In State v. Rose, 8 Kan. App. 2d 659, 663-64, 665 P.2d 1111, rev. denied 234 Kan. 1077 (1983), the Court of Appeals held that the decision of Illinois v. Gates would be applicable in Kansas. In adopting Gates, the court in Rose discussed the use of an informant who received favorable treatment although admitting to be a coconspirator and thereby subjecting himself to criminal liability. The Court of Appeals stated:
"`Likewise, if an unquestionably honest citizen comes forward with a report of criminal activity — which if fabricated would subject him to criminal liability — we have found rigorous scrutiny of the basis of his knowledge unnecessary. Adams v. Williams [ 407 U.S. 143, 32 L.Ed.2d 612, 92 S.Ct. 1921 (1972)]. Conversely, even if we entertain some doubt as to an informant's motives, his explicit and detailed description of alleged wrongdoing, along with a statement that the event was observed first-hand, entitles his tip to greater weight than might otherwise be the case.'" 8 Kan. App. 2d at 663 (quoting Illinois v. Gates, 462 U.S. at 233-34).
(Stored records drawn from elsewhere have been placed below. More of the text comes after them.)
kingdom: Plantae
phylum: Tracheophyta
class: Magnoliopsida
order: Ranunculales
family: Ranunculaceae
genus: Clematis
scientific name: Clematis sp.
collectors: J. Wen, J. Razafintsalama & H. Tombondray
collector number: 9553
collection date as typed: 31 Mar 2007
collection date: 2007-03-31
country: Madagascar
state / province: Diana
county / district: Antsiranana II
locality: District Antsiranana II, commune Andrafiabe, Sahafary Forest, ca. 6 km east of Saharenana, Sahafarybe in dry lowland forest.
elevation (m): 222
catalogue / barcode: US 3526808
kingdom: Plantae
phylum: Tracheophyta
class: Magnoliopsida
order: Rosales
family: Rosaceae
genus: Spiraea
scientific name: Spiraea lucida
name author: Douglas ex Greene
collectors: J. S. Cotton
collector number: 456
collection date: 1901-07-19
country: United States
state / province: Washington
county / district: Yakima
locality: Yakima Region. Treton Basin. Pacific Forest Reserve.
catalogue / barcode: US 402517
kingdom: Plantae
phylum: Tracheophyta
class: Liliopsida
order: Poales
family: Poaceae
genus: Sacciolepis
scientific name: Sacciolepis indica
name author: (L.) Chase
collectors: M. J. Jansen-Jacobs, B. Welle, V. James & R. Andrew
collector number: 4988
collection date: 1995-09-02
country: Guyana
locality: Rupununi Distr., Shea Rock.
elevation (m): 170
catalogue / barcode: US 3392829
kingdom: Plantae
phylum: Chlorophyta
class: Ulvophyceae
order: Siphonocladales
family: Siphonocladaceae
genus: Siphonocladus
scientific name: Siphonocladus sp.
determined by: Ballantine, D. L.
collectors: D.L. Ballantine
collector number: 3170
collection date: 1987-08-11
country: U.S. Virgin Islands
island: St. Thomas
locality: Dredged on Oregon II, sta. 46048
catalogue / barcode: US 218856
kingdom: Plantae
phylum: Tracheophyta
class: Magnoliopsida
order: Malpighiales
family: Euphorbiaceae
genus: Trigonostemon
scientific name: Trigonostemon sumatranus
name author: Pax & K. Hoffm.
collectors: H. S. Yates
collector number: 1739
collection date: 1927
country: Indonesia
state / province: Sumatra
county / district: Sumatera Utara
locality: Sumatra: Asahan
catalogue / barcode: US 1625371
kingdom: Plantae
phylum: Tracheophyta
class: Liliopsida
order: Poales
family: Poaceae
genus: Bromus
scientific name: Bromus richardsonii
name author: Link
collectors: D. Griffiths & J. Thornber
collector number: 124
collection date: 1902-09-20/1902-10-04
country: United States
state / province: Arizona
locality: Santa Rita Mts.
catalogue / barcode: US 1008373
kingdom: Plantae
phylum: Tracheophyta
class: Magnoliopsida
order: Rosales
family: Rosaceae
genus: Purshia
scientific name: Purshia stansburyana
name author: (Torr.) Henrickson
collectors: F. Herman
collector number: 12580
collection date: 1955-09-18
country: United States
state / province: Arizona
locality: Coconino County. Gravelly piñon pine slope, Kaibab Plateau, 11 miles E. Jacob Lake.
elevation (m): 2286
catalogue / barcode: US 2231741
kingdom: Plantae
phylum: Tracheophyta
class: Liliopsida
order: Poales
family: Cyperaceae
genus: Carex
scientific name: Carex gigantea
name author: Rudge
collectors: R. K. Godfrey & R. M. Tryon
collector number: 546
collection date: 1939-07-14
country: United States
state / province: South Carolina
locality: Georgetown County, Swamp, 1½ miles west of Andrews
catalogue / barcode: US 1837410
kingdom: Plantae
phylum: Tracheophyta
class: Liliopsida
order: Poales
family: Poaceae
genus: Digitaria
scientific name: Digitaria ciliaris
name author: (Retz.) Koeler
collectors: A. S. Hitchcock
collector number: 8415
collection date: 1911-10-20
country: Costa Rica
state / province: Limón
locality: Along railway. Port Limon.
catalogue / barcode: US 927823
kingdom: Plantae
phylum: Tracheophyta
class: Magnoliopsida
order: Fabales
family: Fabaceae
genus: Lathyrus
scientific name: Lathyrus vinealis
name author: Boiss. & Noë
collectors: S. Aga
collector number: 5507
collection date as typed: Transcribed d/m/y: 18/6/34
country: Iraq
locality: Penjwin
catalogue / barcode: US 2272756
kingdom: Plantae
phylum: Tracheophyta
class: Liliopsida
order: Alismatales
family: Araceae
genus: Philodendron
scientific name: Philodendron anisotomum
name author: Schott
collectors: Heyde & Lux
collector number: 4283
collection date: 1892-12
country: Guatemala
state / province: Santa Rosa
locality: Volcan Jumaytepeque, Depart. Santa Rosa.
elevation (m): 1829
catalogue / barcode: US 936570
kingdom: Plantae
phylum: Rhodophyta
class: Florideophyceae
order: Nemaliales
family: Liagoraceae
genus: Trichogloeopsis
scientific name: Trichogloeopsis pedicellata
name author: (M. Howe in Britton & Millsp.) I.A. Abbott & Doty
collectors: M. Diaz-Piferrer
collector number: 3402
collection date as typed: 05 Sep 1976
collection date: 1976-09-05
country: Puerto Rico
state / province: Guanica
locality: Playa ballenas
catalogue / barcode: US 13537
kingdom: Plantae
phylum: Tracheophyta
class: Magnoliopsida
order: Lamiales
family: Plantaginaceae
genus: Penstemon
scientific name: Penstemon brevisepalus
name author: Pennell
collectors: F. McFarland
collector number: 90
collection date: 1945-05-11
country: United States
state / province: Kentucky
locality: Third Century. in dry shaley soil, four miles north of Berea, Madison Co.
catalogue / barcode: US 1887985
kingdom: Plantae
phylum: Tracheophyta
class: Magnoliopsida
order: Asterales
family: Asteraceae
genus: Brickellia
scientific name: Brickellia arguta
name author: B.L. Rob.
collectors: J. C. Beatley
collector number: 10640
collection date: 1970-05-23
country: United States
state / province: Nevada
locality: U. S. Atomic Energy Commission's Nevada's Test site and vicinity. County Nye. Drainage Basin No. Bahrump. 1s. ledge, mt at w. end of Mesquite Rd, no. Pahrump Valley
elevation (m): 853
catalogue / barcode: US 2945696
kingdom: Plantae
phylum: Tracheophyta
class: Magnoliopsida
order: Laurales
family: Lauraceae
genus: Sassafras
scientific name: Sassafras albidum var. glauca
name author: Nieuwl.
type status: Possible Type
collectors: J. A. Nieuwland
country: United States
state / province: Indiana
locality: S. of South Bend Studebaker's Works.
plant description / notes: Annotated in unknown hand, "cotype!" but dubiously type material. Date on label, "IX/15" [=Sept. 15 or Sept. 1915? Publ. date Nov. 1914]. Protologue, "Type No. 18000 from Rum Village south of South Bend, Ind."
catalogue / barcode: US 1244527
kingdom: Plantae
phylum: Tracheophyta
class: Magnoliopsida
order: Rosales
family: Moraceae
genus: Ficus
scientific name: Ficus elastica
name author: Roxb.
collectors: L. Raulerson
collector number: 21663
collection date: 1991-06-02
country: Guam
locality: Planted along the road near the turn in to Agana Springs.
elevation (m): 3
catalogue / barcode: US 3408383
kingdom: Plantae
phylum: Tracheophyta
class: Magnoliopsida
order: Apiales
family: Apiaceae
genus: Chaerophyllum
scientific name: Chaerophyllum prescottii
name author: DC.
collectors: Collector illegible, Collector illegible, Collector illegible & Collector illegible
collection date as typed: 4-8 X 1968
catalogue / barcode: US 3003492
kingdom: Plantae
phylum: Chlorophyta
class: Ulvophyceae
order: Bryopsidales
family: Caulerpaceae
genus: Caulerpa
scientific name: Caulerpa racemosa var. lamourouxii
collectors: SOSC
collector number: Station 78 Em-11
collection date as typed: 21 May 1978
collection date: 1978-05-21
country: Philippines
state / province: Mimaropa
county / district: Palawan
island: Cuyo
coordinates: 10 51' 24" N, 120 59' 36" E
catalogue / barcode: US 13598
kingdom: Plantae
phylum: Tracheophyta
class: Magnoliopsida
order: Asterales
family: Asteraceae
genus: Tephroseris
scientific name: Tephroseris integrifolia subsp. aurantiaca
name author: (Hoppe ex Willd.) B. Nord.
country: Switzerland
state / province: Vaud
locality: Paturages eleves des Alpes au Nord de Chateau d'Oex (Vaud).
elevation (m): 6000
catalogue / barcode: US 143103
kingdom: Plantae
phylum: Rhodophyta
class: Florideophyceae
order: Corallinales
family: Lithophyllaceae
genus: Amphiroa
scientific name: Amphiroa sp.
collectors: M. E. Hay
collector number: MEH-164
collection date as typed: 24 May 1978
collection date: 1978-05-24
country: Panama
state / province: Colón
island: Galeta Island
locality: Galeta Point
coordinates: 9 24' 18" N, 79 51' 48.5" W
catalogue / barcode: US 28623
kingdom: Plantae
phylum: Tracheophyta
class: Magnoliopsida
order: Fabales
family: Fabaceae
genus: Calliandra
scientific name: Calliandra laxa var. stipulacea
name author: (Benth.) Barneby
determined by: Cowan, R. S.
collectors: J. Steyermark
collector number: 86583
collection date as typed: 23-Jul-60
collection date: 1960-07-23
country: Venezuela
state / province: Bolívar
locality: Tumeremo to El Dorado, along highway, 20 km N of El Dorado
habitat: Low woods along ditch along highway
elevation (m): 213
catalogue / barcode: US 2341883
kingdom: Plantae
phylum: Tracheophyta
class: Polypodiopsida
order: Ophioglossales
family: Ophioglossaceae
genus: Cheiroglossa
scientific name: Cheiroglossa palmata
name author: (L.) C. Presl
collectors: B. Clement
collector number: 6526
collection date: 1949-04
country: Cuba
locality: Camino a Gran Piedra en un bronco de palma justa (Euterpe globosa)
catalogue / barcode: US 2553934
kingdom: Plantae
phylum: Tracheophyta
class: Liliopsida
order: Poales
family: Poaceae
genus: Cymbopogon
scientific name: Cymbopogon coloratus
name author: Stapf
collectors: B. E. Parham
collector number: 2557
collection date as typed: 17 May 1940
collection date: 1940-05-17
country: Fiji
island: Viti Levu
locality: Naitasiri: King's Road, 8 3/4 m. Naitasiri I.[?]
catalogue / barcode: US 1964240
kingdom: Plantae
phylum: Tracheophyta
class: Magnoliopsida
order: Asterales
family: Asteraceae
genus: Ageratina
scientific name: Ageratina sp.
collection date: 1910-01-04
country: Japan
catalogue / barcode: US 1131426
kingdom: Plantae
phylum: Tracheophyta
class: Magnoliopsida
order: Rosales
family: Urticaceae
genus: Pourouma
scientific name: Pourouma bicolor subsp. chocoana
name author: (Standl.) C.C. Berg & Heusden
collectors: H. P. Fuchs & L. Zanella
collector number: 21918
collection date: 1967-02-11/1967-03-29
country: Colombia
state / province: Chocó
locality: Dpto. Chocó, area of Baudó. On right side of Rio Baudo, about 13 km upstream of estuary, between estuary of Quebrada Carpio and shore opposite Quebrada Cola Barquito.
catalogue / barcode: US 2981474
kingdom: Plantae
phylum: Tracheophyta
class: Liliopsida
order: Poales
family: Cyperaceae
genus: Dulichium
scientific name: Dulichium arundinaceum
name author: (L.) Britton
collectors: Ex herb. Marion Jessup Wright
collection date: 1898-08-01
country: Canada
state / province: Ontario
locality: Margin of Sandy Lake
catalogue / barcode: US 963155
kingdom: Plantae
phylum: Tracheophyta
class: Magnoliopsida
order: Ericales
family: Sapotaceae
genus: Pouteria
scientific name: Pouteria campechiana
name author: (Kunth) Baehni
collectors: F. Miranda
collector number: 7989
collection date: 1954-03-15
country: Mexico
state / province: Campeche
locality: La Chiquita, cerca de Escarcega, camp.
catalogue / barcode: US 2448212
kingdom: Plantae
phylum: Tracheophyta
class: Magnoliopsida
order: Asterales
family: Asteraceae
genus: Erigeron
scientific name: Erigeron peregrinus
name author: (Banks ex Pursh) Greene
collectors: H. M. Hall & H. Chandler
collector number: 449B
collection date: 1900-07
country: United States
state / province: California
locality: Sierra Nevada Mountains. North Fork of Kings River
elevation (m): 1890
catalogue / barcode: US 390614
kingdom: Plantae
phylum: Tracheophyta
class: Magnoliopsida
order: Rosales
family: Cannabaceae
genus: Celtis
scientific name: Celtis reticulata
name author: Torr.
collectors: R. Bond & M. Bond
The court in Rose found no difficulty in finding probable cause to support issuance of the search warrant. The court noted that the informant had been in the residence and had observed the contraband, had previously helped transport truckloads of marijuana to the residence, and had described in detail criminal conduct that had occurred on two other occasions, which lent reliability and verified criminal conduct.
Although the confidential informant was not named in the affidavit here, he did implicate himself in the criminal conduct by participating as a coconspirator in the purchase of illegal drugs and thus subjecting himself to criminal liability. The affidavit also detailed the circumstances surrounding the controlled buy. Finally, the affidavit contained additional information which would indicate prior involvement in illegal drug activities by the party the confidential informant named as selling the drugs at the residence listed in the search warrant. Based upon the totality of the circumstances test of Gates, the affidavit was sufficient to provide information establishing probable cause to believe that contraband or evidence of a crime would be found at the place named in the search warrant. We conclude that the district judge was justified in issuing the search warrant based upon Sergeant Garman's affidavit. The constitutional rights of the defendant were not violated by issuance of the search warrant.
The judgment of the district court is affirmed.